By keeping out rats, Buffalo pest managers win award for excellence

The Buffalo Pest Management Board has been awarded the "Excellence in IPM Award" by the New York State Integrated Pest Management (IPM) Program, a partnership between the state and Cornell University. The Buffalo program won for its can-do attitude in seeking and promoting the lowest-risk solutions to the city's pest problems.

David Hahn-Baker, chair of the board, never planned to learn all about rats. But when he joined eight colleagues on the board, most of them volunteers, rat biology was part of the learning curve.

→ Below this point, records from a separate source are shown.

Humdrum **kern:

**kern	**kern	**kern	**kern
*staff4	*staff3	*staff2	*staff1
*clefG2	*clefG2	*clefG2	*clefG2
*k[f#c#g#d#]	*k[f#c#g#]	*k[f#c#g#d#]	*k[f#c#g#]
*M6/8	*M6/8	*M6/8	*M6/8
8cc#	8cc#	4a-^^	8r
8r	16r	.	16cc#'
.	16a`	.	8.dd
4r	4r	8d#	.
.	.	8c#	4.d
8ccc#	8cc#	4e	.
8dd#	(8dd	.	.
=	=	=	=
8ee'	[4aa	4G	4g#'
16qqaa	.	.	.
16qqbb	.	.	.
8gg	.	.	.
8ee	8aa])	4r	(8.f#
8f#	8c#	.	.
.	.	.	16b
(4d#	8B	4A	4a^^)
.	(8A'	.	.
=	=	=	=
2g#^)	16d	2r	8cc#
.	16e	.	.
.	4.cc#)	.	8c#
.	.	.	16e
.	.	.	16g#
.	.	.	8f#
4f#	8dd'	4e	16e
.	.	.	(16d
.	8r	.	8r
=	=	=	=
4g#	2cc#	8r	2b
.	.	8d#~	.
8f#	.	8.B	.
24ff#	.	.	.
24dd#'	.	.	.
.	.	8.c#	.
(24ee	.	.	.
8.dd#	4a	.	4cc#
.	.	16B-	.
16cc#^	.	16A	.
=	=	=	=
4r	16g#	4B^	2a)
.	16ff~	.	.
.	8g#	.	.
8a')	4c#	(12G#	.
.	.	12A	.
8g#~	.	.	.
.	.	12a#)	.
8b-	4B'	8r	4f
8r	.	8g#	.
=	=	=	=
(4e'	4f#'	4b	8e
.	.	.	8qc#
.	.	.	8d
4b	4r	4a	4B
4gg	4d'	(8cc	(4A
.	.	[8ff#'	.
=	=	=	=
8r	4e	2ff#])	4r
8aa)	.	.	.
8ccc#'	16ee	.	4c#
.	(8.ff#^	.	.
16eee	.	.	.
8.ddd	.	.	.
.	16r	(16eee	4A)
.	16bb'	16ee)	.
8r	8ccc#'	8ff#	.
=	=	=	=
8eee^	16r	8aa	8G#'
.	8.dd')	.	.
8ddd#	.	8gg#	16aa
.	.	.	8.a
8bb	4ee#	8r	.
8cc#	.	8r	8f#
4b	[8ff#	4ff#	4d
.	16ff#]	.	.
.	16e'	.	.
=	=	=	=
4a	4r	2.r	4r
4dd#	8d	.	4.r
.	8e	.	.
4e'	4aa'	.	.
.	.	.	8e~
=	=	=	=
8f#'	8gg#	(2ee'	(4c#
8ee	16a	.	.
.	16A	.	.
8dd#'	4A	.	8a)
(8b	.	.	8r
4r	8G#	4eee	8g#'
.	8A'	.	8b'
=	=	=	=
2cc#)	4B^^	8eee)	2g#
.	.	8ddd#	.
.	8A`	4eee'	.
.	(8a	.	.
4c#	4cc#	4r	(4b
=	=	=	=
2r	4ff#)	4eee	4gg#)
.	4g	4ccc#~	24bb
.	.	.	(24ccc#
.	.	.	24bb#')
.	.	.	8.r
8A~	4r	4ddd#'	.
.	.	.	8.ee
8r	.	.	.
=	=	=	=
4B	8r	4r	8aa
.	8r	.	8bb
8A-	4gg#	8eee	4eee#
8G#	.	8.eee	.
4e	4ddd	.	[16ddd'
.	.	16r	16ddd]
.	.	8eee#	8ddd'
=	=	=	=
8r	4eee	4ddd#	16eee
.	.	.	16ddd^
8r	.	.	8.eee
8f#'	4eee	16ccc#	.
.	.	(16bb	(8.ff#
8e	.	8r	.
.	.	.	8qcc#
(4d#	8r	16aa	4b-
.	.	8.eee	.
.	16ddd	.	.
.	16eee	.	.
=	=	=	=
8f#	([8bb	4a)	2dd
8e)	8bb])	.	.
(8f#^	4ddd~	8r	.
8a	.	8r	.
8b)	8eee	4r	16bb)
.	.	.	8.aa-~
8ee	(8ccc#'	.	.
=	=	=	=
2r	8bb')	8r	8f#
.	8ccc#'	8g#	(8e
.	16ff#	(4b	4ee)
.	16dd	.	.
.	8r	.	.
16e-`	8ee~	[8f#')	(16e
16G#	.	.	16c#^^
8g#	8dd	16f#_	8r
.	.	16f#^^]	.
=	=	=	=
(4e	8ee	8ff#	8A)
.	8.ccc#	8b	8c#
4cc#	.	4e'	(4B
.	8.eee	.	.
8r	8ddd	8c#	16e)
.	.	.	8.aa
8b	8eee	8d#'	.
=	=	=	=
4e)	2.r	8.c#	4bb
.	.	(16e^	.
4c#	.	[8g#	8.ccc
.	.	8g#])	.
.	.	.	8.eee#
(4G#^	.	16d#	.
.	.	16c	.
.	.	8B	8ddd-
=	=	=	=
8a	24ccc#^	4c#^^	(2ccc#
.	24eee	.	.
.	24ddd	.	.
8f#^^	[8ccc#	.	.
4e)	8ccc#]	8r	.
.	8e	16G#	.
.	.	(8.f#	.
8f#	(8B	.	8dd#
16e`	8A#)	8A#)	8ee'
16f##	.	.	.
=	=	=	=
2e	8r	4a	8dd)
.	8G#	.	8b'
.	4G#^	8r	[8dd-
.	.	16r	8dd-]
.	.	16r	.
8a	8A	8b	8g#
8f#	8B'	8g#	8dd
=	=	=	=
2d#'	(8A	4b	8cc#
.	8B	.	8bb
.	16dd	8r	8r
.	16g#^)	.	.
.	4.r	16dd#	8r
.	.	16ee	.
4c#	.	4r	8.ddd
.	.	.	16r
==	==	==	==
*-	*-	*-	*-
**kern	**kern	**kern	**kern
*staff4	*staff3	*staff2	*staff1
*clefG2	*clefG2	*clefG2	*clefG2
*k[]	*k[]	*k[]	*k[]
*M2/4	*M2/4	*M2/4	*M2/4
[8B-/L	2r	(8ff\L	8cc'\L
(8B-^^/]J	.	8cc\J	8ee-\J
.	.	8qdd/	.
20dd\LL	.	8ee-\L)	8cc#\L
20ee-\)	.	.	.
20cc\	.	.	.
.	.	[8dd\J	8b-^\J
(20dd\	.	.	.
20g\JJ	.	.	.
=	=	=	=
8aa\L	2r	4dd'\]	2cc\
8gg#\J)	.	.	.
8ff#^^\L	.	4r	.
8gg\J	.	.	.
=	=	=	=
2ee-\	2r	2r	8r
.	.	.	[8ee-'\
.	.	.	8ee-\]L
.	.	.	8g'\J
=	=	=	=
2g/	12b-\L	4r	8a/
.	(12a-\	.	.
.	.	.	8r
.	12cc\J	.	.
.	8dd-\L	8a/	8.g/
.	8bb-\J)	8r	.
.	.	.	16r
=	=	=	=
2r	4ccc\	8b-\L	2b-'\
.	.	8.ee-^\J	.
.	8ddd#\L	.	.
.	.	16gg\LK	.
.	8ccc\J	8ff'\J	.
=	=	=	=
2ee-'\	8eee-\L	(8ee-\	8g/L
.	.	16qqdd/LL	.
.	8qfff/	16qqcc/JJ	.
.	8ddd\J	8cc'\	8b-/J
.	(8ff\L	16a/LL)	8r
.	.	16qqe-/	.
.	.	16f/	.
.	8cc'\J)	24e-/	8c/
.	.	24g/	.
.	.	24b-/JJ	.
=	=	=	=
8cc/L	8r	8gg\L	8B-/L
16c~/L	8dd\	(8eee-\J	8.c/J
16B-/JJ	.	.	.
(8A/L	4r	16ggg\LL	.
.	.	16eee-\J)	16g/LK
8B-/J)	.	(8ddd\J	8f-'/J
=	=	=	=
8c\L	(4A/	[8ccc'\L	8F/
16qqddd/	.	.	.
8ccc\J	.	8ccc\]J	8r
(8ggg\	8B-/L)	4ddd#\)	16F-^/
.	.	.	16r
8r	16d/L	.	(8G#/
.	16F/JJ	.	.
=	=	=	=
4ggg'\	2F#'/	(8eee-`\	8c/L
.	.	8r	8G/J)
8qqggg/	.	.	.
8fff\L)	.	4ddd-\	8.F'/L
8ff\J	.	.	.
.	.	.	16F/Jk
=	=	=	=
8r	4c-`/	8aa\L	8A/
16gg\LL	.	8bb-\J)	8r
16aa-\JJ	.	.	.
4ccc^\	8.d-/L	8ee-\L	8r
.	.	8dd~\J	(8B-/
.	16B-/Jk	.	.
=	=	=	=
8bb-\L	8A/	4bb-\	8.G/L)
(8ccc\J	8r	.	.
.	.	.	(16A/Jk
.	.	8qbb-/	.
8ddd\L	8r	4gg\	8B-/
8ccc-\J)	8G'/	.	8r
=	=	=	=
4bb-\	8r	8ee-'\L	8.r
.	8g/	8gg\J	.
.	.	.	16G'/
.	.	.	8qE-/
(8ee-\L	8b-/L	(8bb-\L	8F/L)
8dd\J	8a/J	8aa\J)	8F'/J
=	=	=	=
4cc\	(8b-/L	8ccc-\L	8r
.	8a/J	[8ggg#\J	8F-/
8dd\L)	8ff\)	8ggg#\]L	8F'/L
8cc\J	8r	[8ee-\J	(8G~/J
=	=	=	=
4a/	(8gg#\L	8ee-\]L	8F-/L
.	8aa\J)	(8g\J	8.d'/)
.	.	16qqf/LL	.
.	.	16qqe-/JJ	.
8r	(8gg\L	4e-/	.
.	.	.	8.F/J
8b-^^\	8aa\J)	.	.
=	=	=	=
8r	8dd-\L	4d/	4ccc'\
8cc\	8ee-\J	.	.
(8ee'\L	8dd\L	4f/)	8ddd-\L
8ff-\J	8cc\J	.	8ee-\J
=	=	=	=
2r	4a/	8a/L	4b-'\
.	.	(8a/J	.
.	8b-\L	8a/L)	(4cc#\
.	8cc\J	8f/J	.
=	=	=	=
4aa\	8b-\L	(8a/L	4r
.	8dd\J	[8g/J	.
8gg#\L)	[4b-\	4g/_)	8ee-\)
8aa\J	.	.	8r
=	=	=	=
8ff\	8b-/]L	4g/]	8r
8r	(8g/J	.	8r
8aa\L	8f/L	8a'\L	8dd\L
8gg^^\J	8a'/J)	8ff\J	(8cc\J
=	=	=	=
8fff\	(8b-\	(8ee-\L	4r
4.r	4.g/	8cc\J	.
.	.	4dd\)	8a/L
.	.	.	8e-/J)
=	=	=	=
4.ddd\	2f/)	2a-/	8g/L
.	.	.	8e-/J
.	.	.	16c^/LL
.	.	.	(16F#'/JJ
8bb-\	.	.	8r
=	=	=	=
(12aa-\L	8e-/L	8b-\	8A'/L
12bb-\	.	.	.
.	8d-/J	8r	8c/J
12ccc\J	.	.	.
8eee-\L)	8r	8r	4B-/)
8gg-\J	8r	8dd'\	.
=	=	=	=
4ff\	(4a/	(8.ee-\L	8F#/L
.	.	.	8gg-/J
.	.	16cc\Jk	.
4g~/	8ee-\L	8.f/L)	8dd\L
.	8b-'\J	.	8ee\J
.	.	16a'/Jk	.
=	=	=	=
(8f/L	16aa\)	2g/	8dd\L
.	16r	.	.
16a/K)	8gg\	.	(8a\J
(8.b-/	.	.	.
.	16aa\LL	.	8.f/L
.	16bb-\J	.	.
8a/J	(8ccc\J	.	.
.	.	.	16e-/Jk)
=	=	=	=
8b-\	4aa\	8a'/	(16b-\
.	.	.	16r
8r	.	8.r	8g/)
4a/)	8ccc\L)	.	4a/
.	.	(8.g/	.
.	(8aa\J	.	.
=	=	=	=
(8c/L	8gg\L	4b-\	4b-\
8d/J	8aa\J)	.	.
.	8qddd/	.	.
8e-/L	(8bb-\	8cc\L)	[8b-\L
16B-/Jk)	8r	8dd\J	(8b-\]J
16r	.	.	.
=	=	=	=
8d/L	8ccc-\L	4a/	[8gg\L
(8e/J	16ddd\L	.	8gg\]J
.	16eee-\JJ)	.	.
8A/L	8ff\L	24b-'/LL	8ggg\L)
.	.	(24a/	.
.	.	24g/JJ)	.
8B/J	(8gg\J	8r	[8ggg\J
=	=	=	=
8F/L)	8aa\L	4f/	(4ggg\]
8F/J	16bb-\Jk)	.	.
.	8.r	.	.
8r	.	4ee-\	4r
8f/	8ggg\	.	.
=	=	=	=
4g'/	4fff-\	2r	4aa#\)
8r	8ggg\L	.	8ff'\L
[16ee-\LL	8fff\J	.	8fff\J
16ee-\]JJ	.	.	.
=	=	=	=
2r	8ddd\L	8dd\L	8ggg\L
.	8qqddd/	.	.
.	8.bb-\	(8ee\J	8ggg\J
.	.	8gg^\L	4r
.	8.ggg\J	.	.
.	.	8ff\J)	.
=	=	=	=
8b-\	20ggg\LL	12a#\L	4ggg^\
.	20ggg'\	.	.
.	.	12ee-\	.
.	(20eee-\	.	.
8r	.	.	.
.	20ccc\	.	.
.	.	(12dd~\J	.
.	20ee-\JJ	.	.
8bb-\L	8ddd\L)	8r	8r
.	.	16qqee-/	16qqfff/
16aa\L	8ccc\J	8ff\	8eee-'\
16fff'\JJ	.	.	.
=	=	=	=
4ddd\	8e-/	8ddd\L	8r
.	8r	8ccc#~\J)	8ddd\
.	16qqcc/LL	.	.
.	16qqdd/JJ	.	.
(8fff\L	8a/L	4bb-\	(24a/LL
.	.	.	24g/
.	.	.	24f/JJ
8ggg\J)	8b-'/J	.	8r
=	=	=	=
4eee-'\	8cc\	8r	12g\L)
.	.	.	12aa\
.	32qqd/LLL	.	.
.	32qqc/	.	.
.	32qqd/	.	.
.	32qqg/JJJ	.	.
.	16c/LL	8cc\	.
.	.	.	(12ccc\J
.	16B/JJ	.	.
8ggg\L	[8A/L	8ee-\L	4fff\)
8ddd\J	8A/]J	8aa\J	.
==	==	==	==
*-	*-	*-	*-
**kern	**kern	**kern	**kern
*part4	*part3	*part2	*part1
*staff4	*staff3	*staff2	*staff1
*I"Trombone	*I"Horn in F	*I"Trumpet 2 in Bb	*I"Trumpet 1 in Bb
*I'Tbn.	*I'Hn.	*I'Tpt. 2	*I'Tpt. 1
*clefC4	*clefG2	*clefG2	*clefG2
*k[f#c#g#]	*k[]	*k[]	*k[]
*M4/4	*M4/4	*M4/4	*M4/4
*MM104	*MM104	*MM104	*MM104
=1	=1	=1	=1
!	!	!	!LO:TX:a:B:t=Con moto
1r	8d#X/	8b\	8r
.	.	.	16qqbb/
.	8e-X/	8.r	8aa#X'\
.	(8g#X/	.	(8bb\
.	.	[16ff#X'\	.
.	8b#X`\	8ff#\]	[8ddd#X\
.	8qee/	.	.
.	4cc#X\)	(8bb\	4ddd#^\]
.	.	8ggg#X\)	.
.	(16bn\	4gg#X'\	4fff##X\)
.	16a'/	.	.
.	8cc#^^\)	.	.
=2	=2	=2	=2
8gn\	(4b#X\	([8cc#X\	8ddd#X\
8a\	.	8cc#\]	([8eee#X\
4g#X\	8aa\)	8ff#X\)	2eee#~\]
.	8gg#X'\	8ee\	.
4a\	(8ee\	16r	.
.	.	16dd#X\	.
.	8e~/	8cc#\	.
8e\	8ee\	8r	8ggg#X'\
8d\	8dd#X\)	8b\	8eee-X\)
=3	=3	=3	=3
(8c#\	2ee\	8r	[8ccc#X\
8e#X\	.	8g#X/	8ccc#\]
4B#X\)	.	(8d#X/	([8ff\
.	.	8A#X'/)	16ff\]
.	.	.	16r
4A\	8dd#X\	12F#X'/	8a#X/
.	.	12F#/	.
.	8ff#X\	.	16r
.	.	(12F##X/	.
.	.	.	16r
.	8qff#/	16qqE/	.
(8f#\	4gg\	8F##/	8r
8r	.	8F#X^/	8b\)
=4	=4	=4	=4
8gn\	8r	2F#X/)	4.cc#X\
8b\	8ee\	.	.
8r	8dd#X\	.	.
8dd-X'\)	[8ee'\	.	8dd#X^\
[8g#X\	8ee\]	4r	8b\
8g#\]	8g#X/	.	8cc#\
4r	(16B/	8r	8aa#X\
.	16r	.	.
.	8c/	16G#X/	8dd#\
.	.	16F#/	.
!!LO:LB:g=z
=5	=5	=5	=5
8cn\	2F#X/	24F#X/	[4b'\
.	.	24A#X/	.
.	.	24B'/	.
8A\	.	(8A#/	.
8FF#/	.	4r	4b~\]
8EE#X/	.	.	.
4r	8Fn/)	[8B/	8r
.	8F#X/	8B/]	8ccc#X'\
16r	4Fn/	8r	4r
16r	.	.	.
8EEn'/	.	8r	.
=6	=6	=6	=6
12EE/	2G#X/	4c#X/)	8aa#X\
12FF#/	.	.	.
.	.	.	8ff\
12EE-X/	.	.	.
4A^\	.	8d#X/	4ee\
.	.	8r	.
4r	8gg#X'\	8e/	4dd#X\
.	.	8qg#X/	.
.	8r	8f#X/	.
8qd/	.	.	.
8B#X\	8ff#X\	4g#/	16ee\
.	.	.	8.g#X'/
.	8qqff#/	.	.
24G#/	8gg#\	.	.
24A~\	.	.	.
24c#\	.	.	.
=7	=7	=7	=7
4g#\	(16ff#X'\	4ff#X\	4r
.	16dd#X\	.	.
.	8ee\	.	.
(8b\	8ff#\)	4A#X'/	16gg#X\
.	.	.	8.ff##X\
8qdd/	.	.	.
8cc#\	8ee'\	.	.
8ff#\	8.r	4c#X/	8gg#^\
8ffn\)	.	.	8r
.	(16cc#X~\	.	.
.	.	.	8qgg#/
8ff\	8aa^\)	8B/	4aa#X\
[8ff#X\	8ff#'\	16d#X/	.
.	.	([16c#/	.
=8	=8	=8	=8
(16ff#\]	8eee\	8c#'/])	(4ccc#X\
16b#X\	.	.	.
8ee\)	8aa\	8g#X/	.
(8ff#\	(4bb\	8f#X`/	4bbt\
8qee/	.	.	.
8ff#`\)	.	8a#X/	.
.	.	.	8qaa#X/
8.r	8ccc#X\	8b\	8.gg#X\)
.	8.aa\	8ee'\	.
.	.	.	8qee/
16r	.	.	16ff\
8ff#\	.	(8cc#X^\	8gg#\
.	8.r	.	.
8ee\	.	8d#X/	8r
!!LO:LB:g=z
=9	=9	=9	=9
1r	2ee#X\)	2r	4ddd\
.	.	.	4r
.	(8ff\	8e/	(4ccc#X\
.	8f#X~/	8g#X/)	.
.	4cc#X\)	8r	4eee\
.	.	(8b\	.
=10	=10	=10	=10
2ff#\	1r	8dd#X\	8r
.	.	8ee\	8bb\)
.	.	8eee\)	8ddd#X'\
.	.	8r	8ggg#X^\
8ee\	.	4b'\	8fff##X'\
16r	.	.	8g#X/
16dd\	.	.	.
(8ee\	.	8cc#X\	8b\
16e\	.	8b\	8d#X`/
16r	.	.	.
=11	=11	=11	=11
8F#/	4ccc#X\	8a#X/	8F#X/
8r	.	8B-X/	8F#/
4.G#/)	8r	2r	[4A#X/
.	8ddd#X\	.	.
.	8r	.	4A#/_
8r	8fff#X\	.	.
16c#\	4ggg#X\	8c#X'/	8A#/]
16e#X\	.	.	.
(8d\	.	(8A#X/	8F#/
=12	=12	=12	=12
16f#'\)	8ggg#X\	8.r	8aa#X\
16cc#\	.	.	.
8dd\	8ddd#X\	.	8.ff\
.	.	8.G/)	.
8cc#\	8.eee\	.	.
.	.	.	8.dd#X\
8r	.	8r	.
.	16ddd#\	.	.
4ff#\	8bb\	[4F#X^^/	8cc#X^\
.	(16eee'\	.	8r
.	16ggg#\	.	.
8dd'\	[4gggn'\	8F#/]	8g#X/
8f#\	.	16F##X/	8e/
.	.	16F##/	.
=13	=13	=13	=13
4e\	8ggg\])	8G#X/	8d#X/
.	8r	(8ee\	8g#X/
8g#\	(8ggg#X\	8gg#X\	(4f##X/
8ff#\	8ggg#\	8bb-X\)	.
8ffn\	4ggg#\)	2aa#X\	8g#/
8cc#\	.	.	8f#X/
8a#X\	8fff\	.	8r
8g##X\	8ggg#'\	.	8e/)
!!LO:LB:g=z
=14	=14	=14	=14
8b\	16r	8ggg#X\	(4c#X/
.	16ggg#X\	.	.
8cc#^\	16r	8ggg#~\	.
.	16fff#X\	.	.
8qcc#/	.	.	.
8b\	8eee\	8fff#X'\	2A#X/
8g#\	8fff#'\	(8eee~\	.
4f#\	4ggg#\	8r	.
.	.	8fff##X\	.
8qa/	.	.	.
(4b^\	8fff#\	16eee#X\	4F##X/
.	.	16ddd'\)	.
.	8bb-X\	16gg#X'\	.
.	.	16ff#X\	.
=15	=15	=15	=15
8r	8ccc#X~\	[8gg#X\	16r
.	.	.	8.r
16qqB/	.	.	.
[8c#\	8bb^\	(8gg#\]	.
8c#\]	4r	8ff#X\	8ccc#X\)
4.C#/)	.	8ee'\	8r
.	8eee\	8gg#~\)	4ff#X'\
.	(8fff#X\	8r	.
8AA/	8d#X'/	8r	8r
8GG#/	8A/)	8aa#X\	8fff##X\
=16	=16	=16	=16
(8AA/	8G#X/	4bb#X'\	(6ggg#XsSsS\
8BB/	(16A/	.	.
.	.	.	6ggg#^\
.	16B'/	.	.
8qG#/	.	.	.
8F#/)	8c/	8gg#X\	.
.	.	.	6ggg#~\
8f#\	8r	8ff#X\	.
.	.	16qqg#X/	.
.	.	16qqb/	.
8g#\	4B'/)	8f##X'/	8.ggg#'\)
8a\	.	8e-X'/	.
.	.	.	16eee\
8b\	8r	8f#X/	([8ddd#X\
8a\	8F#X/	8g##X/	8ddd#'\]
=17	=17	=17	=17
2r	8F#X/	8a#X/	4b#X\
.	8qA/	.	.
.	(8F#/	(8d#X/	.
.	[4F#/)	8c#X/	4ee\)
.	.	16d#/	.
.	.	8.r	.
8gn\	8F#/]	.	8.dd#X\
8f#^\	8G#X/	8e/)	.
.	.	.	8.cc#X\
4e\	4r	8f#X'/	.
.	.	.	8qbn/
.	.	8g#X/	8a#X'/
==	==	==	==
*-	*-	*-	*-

"A rat's job is not to be seen," explains Hahn-Baker. Prevent their access to food and shelter, he says, and they will move on.

An entire neighborhood can manage rats, Hahn-Baker says, by using sensible IPM preventive measures -- including heavy duty, tightly lidded rubber garbage cans that rats can't chew through.

The city of Buffalo has distributed about 150,000 of these cans -- called totes -- to businesses and households. "They really work, forcing rats to seek alternate food sources -- to the chagrin of Buffalo's first-ring suburbs," says Phil Nasca, deputy director of building operations for Buffalo and a former member of the Pest Management Board.

Buffalo's Common Council voted in a pesticide phase-out in 1998. The law permits low-risk sprays, but only when there is no alternative. Buffalo was the nation's second city to adopt such a law. New York City is the most recent convert.

Don Rutz, professor of veterinary entomology at Cornell and director of New York's IPM Program, will present the award Feb. 23 in Buffalo. "This is a proactive, hands-on group," says Rutz. "They're a great model for how communities can approach controversial issues around pesticides."